Archieven: 2015-12-18

Toen, op 17 december 1965: Petra-kerk in gebruik genomen.

Op vrijdagavond 17 december 1965 werd de Petra-kerk aan de Witte de Withstraat officieel in gebruik genomen.

“Druilerige regenval op een trieste winteravond – echt het slot van een dier donkere dagen voor Kerstmis – hebben de leden der (vrijgemaakt) Geref. Kerk en de genodigden niet weerhouden de ingebruikname van het nieuwe gebouw aan de Witte de Withstraat achter het gemeentehuis vrijdag 17 dec. mee te maken. Het was een avond vol vreugde, er was ernst, maar de vrolijke noten en de hartelijke lach ontbraken niet.

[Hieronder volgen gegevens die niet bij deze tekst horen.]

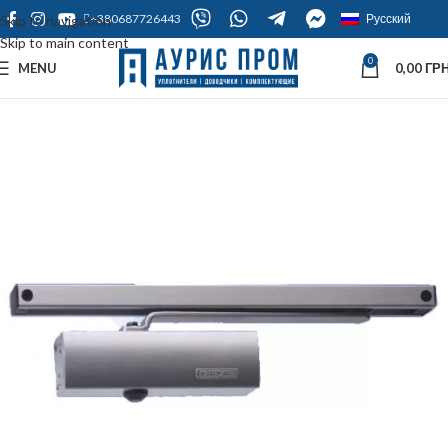
+380687726443
Русский
Skip to navigation
Skip to main content
0
MENU
0,00
ГРН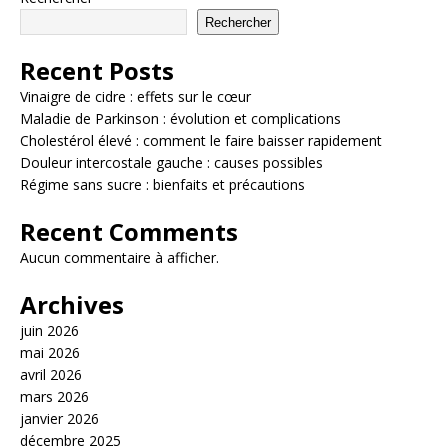
Rechercher
Recent Posts
Vinaigre de cidre : effets sur le cœur
Maladie de Parkinson : évolution et complications
Cholestérol élevé : comment le faire baisser rapidement
Douleur intercostale gauche : causes possibles
Régime sans sucre : bienfaits et précautions
Recent Comments
Aucun commentaire à afficher.
Archives
juin 2026
mai 2026
avril 2026
mars 2026
janvier 2026
décembre 2025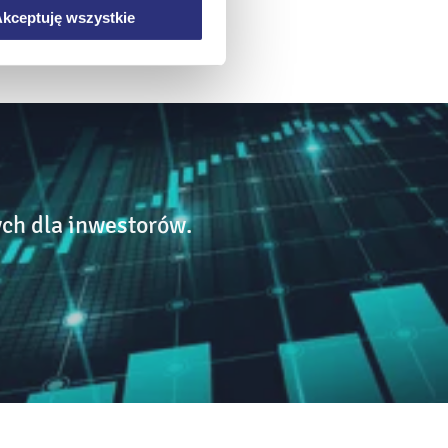
kceptuję wszystkie
ch dla inwestorów.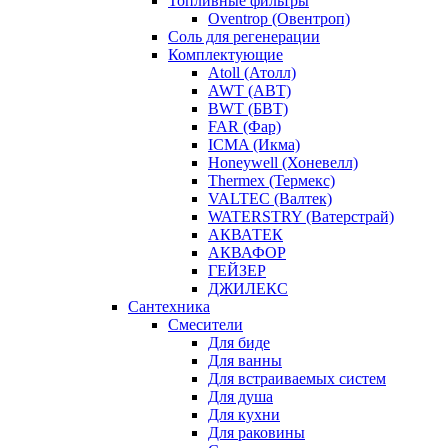
Топливные фильтры
Oventrop (Овентроп)
Соль для регенерации
Комплектующие
Atoll (Атолл)
AWT (АВТ)
BWT (БВТ)
FAR (Фар)
ICMA (Икма)
Honeywell (Хоневелл)
Thermex (Термекс)
VALTEC (Валтек)
WATERSTRY (Ватерстрай)
АКВАТЕК
АКВАФОР
ГЕЙЗЕР
ДЖИЛЕКС
Сантехника
Смесители
Для биде
Для ванны
Для встраиваемых систем
Для душа
Для кухни
Для раковины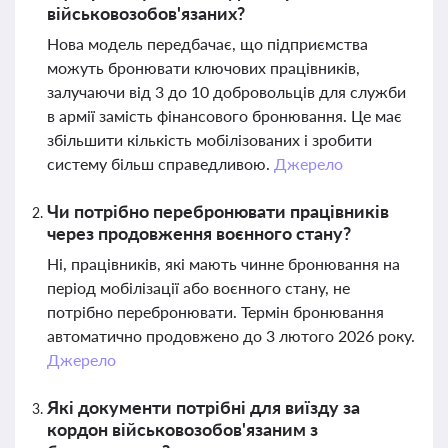
військовозобов'язаних?
Нова модель передбачає, що підприємства
можуть бронювати ключових працівників,
залучаючи від 3 до 10 добровольців для служби
в армії замість фінансового бронювання. Це має
збільшити кількість мобілізованих і зробити
систему більш справедливою.
Джерело
Чи потрібно перебронювати працівників
через продовження воєнного стану?
Ні, працівників, які мають чинне бронювання на
період мобілізації або воєнного стану, не
потрібно перебронювати. Термін бронювання
автоматично продовжено до 3 лютого 2026 року.
Джерело
Які документи потрібні для виїзду за
кордон військовозобов'язаним з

Uiteraard werden er heel wat toespraken gehouden, want ze waren er allemaal: de dominees van de vrijmaking, en na de vrijmaking, mitsgaders hun huidige collega uit Heemse en verder de burgemeester, allen vergezeld van hun vrouwen en allen het woord voerend. Doch ook allen prijzenswaardig kort! Als eerste beklom de voorzitter van de Bouwcommissie, de heer De Wit (leraar chr. techn. school) de kansel. Hij gaf een uiteenzetting van de gang van zaken. Circa 20 jaar geleden werd de kerk geïnstitueerd en al die jaren kwam men samen in het gebouw aan het Middenpad. De gemeente was betrekkelijk klein, maar is de laatste tijd aanzienlijk uitgebreid. Dank bracht hij aan de architecten Wildeboer, aannemer Hamhuis, Klaas van Dijk (die het raam in acetyleenglas ontwierp), de gemeenteleden Breukelman en Hofsink die de naam hebben vervaardigd en de tuin aangelegd en verder aan allen die hebben meegewerkt.”

De oude, in 1872 gebouwde, Bewaarschool aan het Middenpad was in 1916 door schilder Zweers gekocht voor 8000 gulden. De Beheerscommissie was het gelukt om van Zweers, te midden van potten verf enz., na loven en bieden zoals een koe op de markt, het pand te kopen voor 12 gulden!


Toen, op 15 december 1961: over de brug bij ’t Haantje.

Het Salland’s Volksblad van 15 december 1961 schreef:
“De brug aan ’t Haantje die gedurende jaren een obstakel is geweest voor het verkeer, gaat binnenkort verdwijnen. Deze brug was dusdanig gebouwd dat ze bij dreiging van hoog water door middel van een sluisdeur gesloten kon worden. De laatste dertig jaar is deze deur niet meer gebruikt en later verwijderd.”

Een bron schrijft over de naam ’t Haantje:
“Bakker Kollen was een man van de vroege morgen. Hij doopte zijn bedrijf met de naam ’t Haantje en sedertdien is dit punt steeds naar deze naam genoemd.”

’t Haantje vormde de kruising van het kanaal de Dedemsvaart met De Kerkdijk (de oude weg van het esdorp Lutten naar de kerk in Hardenberg).

De naam ’t Haantje komen we voor het eerst tegen in 1899 in de raadsnotulen van Ambt Hardenberg, toen het ging over de aanleg van een kunstweg van De Haar naar ’t Haantje.

We willen nog een uitgebreid artikel schrijven over de ‘vier hoeken’ bij het Haantje, oftewel de bebouwing aan weerszijden van het kanaal en aan weerszijden van de Lutterkerkdijk. Dit plekje heeft, hoewel het pas voor het eerst in 1899 ’t Haantje wordt genoemd, een interessante ontstaansgeschiedenis. Alle informatie is welkom.


Toen, op 06 december 1912: burgemeester De Chalmot overleden.

Op 6 december 1912 overleed Willem Hendrik de Chalmot, die gedurende 12 jaren burgemeester was van de gemeente Ambt Hardenberg. Volgens de krant genoot hij ‘de achting der ingezetenen en velen delen in de droefheid zijner weduwe en kinderen.’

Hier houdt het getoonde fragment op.